As a typical dibenzylisoquinoline
alkaloid,
tetrandrine (TET) is clinically used for the treatment of
silicosis, inflammatory pulmonary, and
cardiovascular diseases in China. Recent investigations have demonstrated the outstanding anticancer activity of this structure, but its poor aqueous solubility severely restricts its further development. Herein, a series of its 14-N-amino
acid-substituted derivatives with improved anticancer effects and aqueous solubility were designed and synthesized. Among them, compound 16 displayed the best antiproliferative activity against human
colorectal cancer (HCT-15) cells, with an IC50 value of 0.57 μM. Compared with TET, 16 was markedly improved in terms of aqueous solubility (by 5-fold).

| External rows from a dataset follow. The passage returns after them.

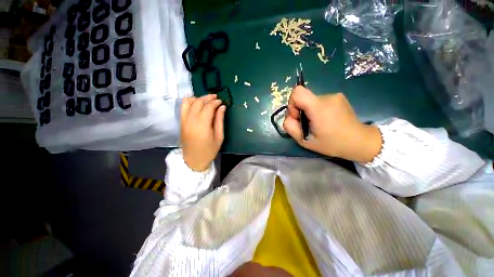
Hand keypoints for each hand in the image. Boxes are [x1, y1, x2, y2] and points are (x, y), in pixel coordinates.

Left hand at [181, 94, 225, 171]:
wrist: (194, 160)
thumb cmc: (209, 150)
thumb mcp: (219, 136)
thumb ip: (220, 120)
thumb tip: (222, 107)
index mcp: (202, 125)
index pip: (208, 107)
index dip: (215, 102)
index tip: (221, 102)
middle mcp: (191, 120)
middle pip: (198, 102)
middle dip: (208, 97)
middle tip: (216, 98)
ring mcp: (184, 120)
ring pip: (189, 102)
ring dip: (198, 98)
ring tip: (206, 100)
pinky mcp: (181, 122)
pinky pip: (183, 107)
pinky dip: (190, 101)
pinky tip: (197, 103)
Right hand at [283, 86, 381, 162]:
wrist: (359, 141)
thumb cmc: (331, 143)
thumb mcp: (304, 140)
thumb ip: (290, 127)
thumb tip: (289, 117)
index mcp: (318, 107)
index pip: (297, 92)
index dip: (292, 103)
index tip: (297, 116)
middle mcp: (327, 97)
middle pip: (303, 97)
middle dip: (300, 110)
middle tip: (308, 124)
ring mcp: (335, 95)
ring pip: (311, 100)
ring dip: (309, 111)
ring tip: (318, 123)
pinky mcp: (339, 97)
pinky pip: (320, 101)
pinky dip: (318, 109)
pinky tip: (326, 119)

Compound 16 significantly suppressed the colony formation, migration, and invasion of HCT-15 cells in a concentration-dependent manner, with it being more potent in this respect than TET. Additionally, compound 16 markedly impaired the morphology and motility of HCT-15 cells and induced the death of
colorectal cancer cells in double-staining and flow cytometry assays. Western blot results revealed that 16 could induce the autophagy of HCT-15 cells by significantly decreasing the content of p62/SQSTM1 and enhancing the
Beclin-1 level and the ratio of LC3-II to LC3-I. Further study showed that 16 effectively inhibited the proliferation, migration, and tube formation of umbilical vein endothelial cells, manifesting in a potent
anti-angiogenesis effect. Overall, these results revealed the potential of 16 as a promising candidate for further preclinical studies.